Un certain nombre d'entre nous ont voyagé accompagnés par la Communauté Syrienne de France… En Syrie tous ont pu librement circuler là où les restrictions dues à leur sécurité le permettaient… Ils ont pu entrer en contact librement avec des Syriens partout et de tous les milieux, ils ont été reçus par des personnalités politiques, religieuses, militaires, culturelles, de l'entreprise, du journalisme, de l'enseignement, de la santé, de la sécurité, des organisations humanitaires… Nous sommes tous revenus libres de témoigner selon nos rencontres, nos observations, notre expérience personnelle… et chacun d'entre nous s'en fait un devoir, en privé, en public, sur les réseaux sociaux, dans les grands médias quand nous y sommes reçus !

Que nos remerciements les plus vifs aillent aux RR.PP. Élias Zahlaoui et Jean-Paul Devedeux pour nous avoir éveillés, un éveil sans lequel nombre d'entre nous n'auraient pas fait le voyage…

Témoignons d'une attention toute particulière pour le père Élias Zahlaoui qui a bien voulu nous recevoir longuement lors de notre dernier passage à Damas. Un entretien ô combien passionnant, enrichissant, vivifiant… Que le père Élias Zahlaoui soit chaleureusement remercié pour l'aide qu'il nous a apportée à un moment crucial de notre voyage… Souhaitons lui de pouvoir encore servir longtemps son pays, la Syrie !


*   *   *


الأب الياس زحلاوي


Damas, le 30 mai 2012

« La vie, la liberté et la dignité sont pour TOUS ! »

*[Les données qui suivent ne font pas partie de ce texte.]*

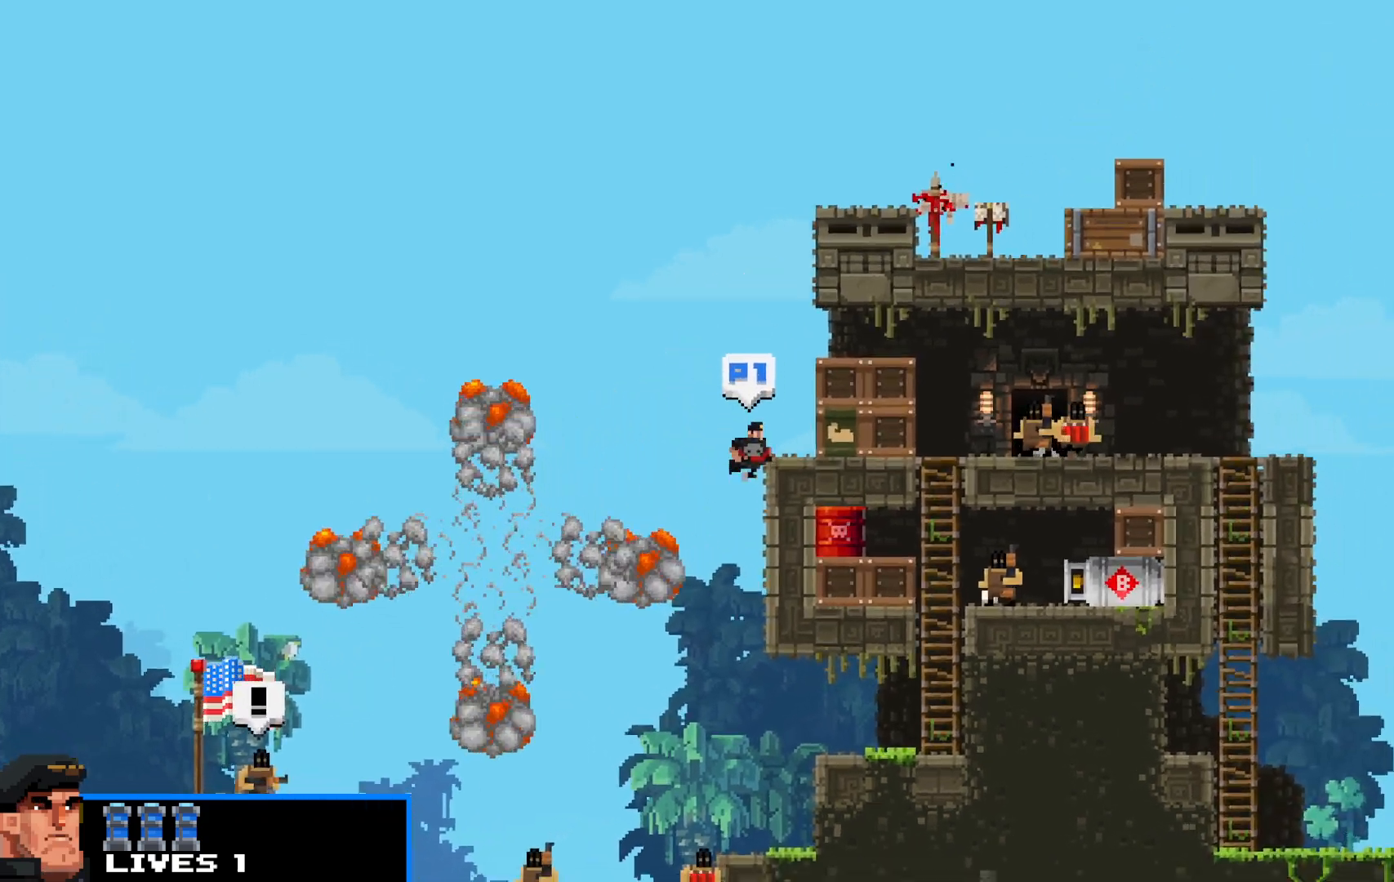
{"keys": ["right", "shift"], "events": [[33, "up", "down"], [133, "up", "up"], [233, "up", "down"], [317, "up", "up"]]}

Je m’en voudrais, en ce 30 mai 2012, de troubler l’euphorie de votre récent succès aux élections présidentielles, tout autant que la joie de vos électeurs, et l’espoir, après tout, des Français, maintenant que vous êtes, pour cinq ans, le Président de la République Française.

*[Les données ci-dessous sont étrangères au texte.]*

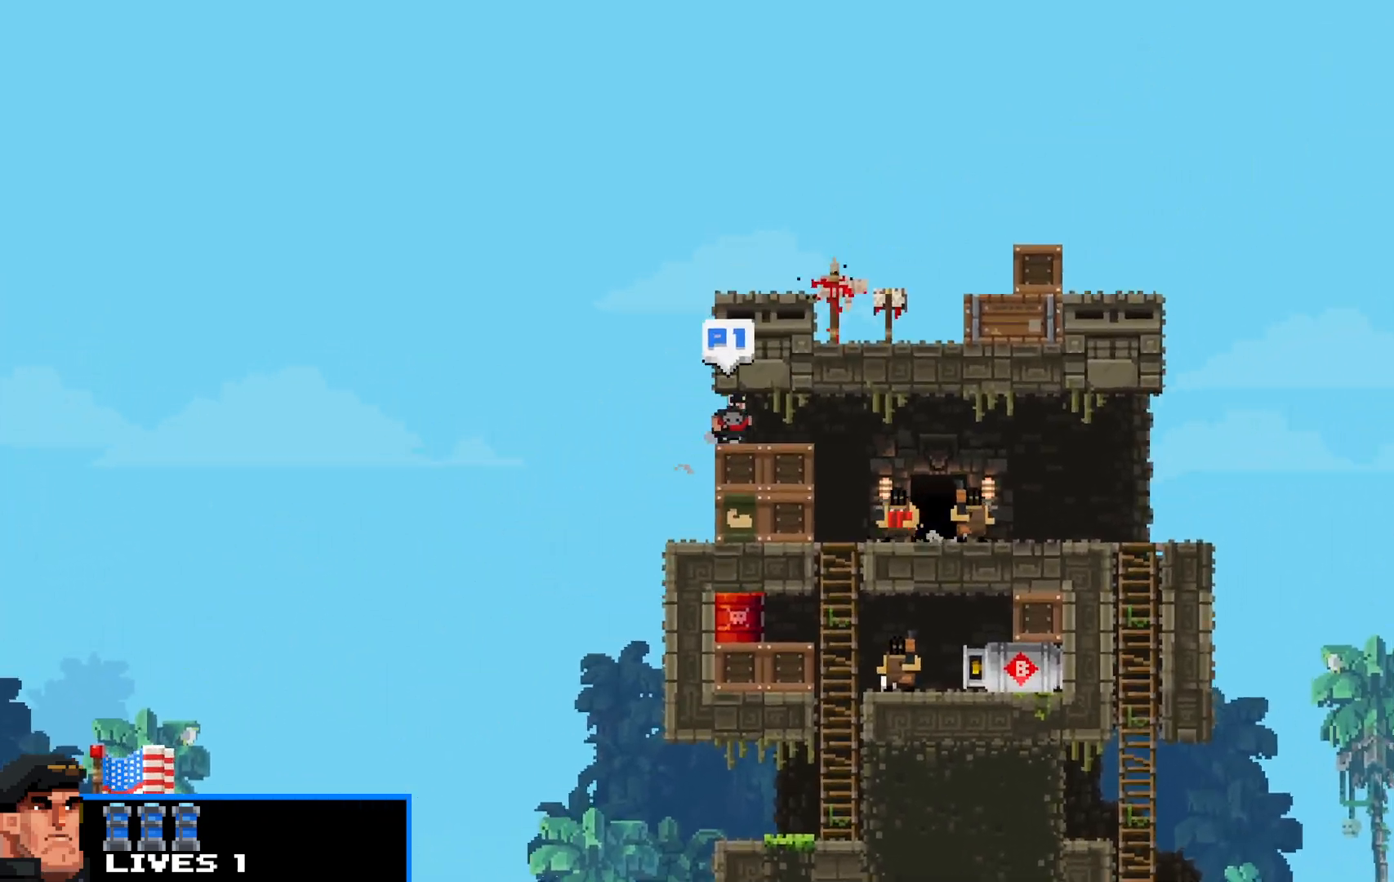
{"keys": ["right", "shift"], "events": []}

Aussi ai-je tenu à vous écouter de bout en bout, hier soir 29 mai, lors de votre interview sur TV5. Je nourrissais le vague espoir de voir définitivement tournée, la politique de cirque de votre burlesque prédécesseur. À vous écouter, je me suis rapidement surpris à m'interroger sur le bienfondé de mon attente. Il m'a fallu vite déchanter. Je restais ébahi devant votre visage bon enfant, pendant que vous vous permettiez de prononcer des jugements péremptoires, sur tout et sur tous, sans la moindre nuance, ni hésitation.

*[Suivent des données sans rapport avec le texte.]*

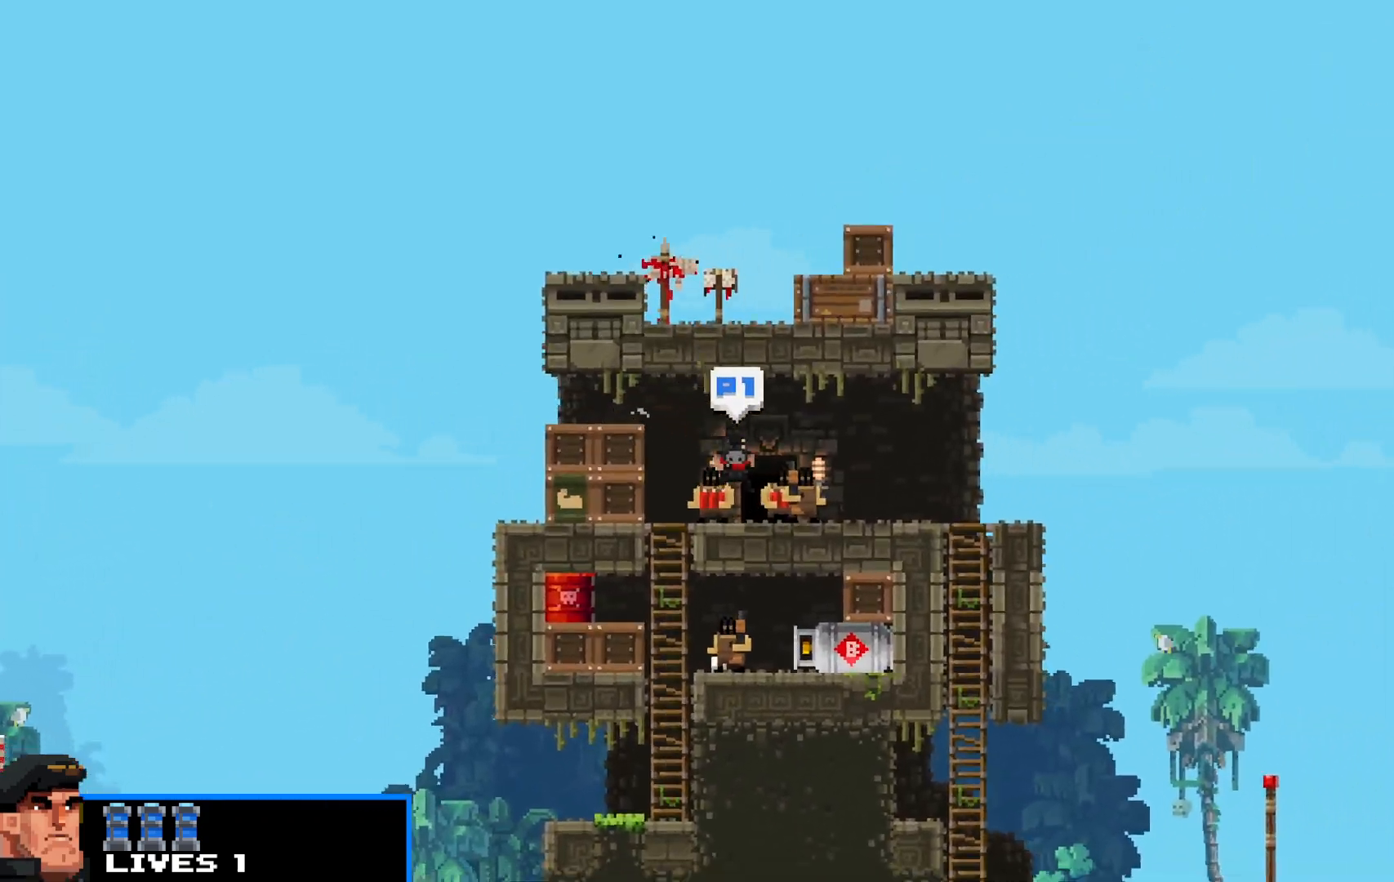
{"keys": ["right", "shift"], "events": []}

Mais quand je vous ai entendu parler de la Syrie et de son Président, j'ai bien cru entendre la voix même des Maîtres qui vous ont juché sur ce premier poste de France, dans l'unique but de mener à bien le projet de destruction de la Syrie, que votre prédécesseur a été incapable de conduire jusqu'au bout.

Pour une première à la Télévision, c'en était bien une ! Je vous attends de pied ferme, lors des tout proches désenchantements des Français. Pour ma part, vieux connaisseur de la France et des Français, je me suis surpris à me dire : quelle dégringolade !…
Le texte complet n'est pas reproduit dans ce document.